DOCUMENT PASSAGE:
Our management does not believe that any other recently issued, but not yet effective, accounting standards, if currently adopted, will have a material effect on the accompanying financial statements.
Year Ended December 31, 2009 Compared to the Year Ended December 31, 2008
The following table summarizes our results of operations for the years ended December 31, 2009 and 2008:
                                 
    Year Ended December 31  
            % of             % of  
    2009     Sales     2008     Sales  
    (dollars in millions)

TASKS TO CARRY OUT:
- A) According to the financial statements passage, what does management believe about recently issued accounting standards that are not yet effective?
- B) Reproduce the financial statements passage between "Year Ended December 31, 2009" and "(dollars in millions)", inclusive, substituting "2010" for "2009" wherever it occurs.

GIVEN INFORMATION:
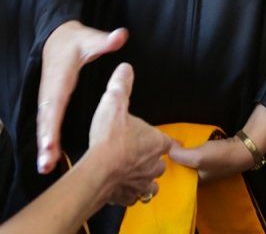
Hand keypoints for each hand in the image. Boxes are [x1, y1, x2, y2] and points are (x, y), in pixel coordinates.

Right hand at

RESPONSES TO THE EXERCISE:
- A) Management believes that, if currently adopted, they would not have a material effect on the accompanying financial statements.

- B)
Year Ended December 31, 2010 Compared to the Year Ended December 31, 2008
The following table summarizes our results of operations for the years ended December 31, 2010 and 2008:
                                 
    Year Ended December 31  
            % of             % of  
    2010     Sales     2008     Sales  
    (dollars in millions)